[1525] Withers's Border Warfare, p. 213; Perkins's Annals, p. 235; Butler's Kentucky, p. 110.

[1526] [See ante, p. 681.—Ed.]

[1527] Writings, i. 259. The letter abridged is in Sparks's Corresp. of the Am. Rev., iii. 98.

[1528] Writings, i. 280; Sparks's Corresp., etc., iii. 175.

[1529] Gen. Washington instructed Col. Brodhead to see that no Continental officer outranked Col. Clark. "I do not think", he wrote, "that the charge of the enterprise could have been committed to better hands. I have not the pleasure of knowing the gentleman personally; but independently of the proofs he has given of his activity and address, the unbounded confidence which, I am told, the Western people repose in him is a matter of vast importance.... In general, give every countenance and assistance to this enterprise. I shall expect a punctual compliance with this order. Col. Clark will probably be the bearer of this himself" (Writings, vii. 343-345).

[1530] Sparks's Corresp., etc., iii. 244.

[1531] [See ante, pp. 495, 546.—Ed.]

[1532] Writings, i. 288. See Steuben's report to Washington, Sparks's Corresp., etc., iii. 204. At the time of Arnold's descent on Virginia, a scheme was devised by Jefferson and Baron Steuben to capture the arch-traitor alive, and hang him. The scheme is set forth in a letter of Jefferson, with no address (Writings, i. 289), dated Richmond, Jan. 21, 1781; and it immediately follows the one describing Col. Clark's ambuscade. The purpose of the letter is to enlist the services of the person addressed in this hazardous enterprise. The writer says he has "peculiar confidence in the men from the western side of the mountains, whose courage and fidelity would be above all doubt. Your perfect knowledge of those men personally, and my confidence in your discretion, induces me to ask you to pick from among them proper characters, in such numbers as you think best, and engage them to undertake to seize and bring off this greatest of all traitors. Whether this may be best effected by their going in as friends and awaiting their opportunity, or otherwise, is left to themselves. The smaller the number the better, so that they be sufficient to manage him." He offers them a reward of five thousand guineas for bringing him off alive, and says "their names will be recorded with glory in history with those of Vanwert, Paulding, and Williams." The editor states in a note that the person addressed "was probably Gen. [John Peter Gabriel] Mühlenberg." Gen. Mühlenberg was a Pennsylvanian, and never resided west of the mountains. The person was doubtless George Rogers Clark, who was then in Virginia, and was too deeply interested in his Detroit expedition to engage in the scheme.

[1533] Sparks's Corresp., etc., iii. 323.

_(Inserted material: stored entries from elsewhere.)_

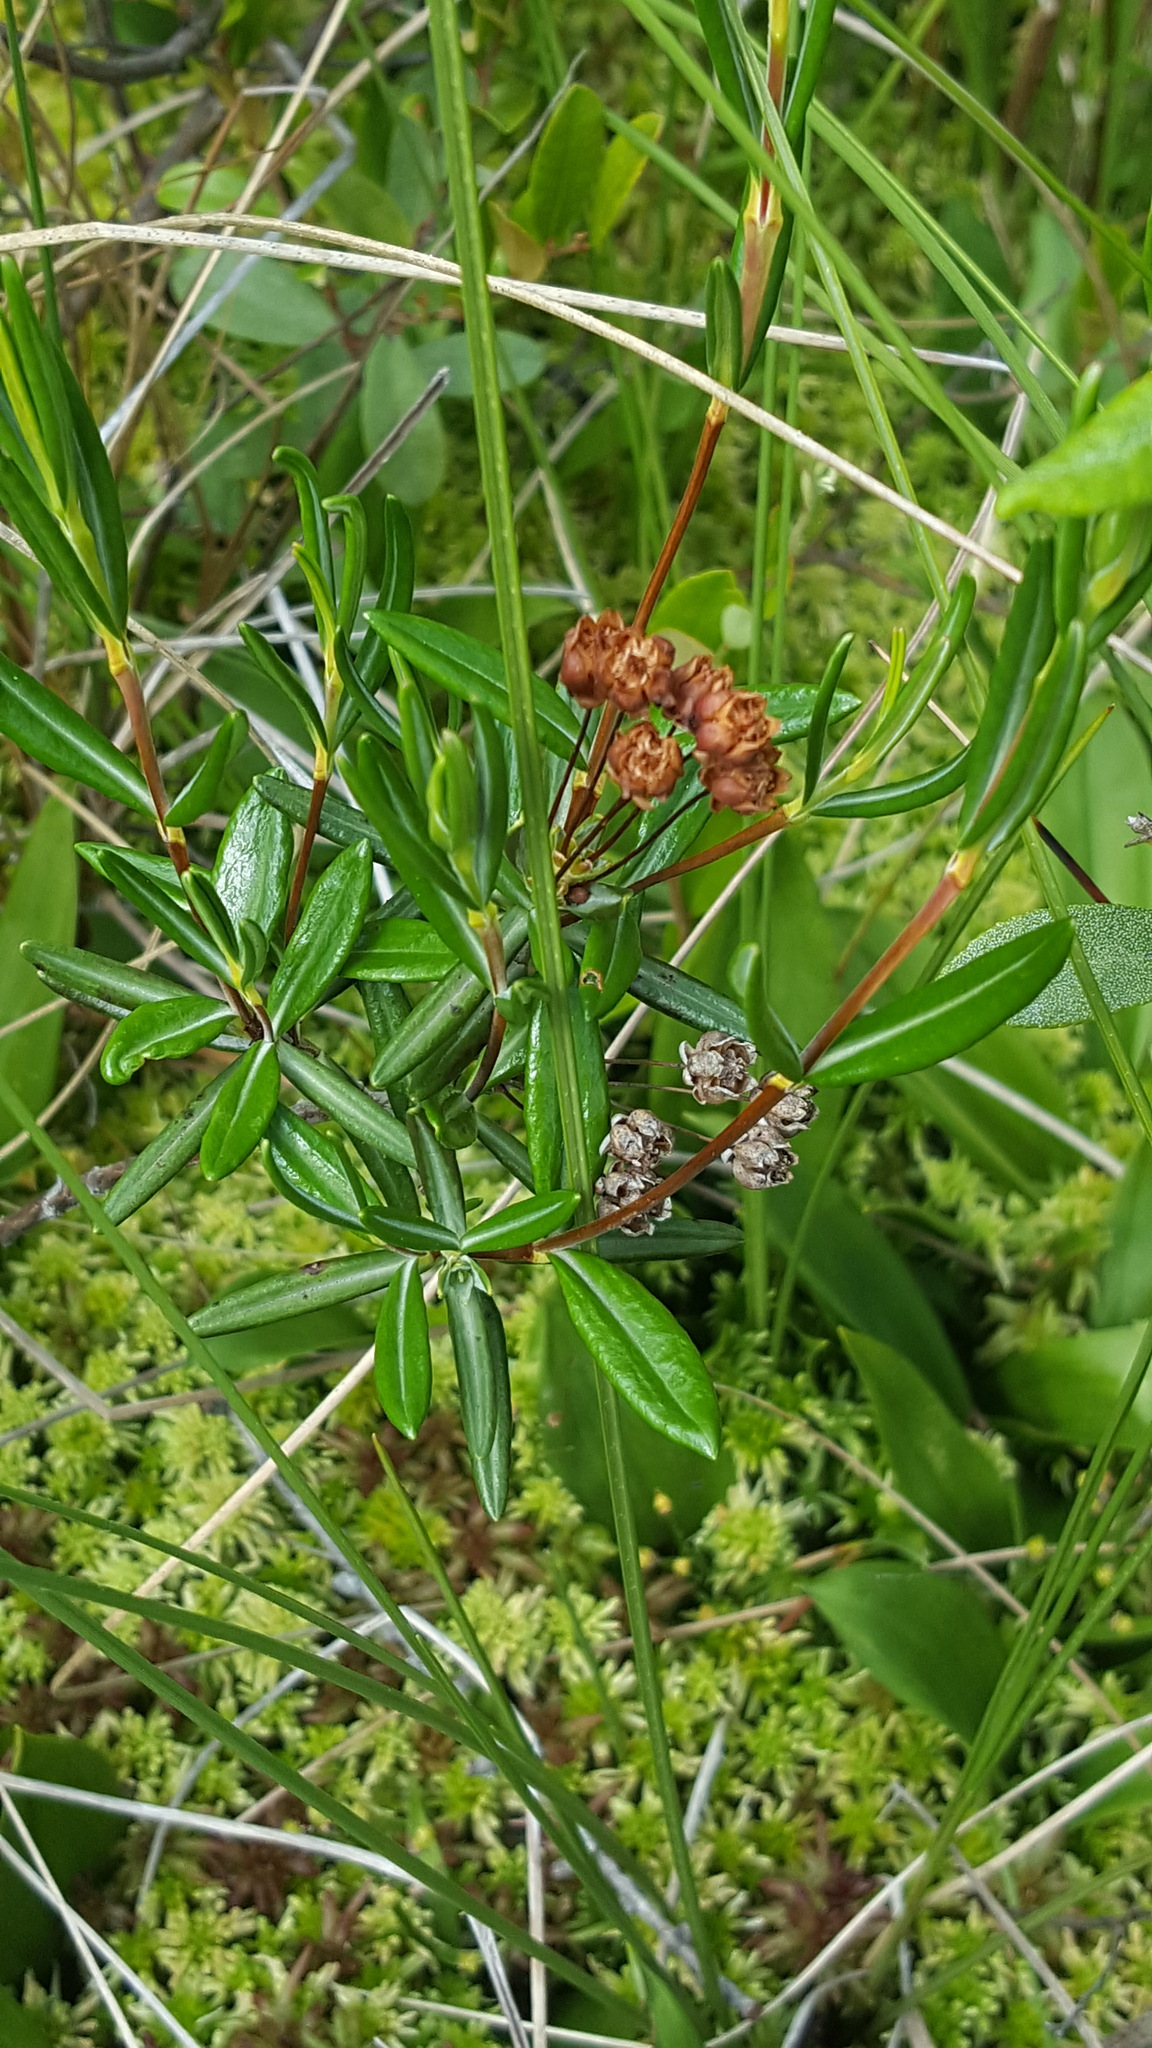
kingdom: Plantae
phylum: Tracheophyta
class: Magnoliopsida
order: Ericales
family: Ericaceae
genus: Kalmia
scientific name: Kalmia polifolia
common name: Bog-laurel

[1534] Ibid. iii. 455. "I think", Gen. Irvine adds, "there is too much reason to fear that Gen. Clark's and Col. Gibson's expeditions falling through will greatly encourage the savages to fall on the country with double fury, or perhaps the British from Detroit to visit this post [Fort Pitt], which, instead of being in a tolerable state of defence, is, in fact, nothing but a heap of ruins." The relations of Detroit to the war in the Northwest, as the centre of British intrigues among the Indians, and of British instigation of the savages to make forays on the region of the Ohio, is well set forth in Charles I. Walker's Northwest during the Revolution, the annual address before the Wisconsin Hist. Soc. in 1871 (Madison, 1871; also in Pioneer Soc. of Michigan Coll., iii., Lansing, 1881). A plan of the Detroit River at this time is given in Parkman's Pontiac, vol. i. Col. Arent Schuyler De Peyster, who commanded at Detroit, 1776-1785, gives something of his experiences in his Miscellanies by an Officer (Dumfries, 1813). The latest history of Detroit is Silas Farmer's Detroit and Michigan (Detroit, 1884), where, in ch. 39, the revolutionary story is told. He has retold it in the Mag. of Western Hist., Jan., 1886.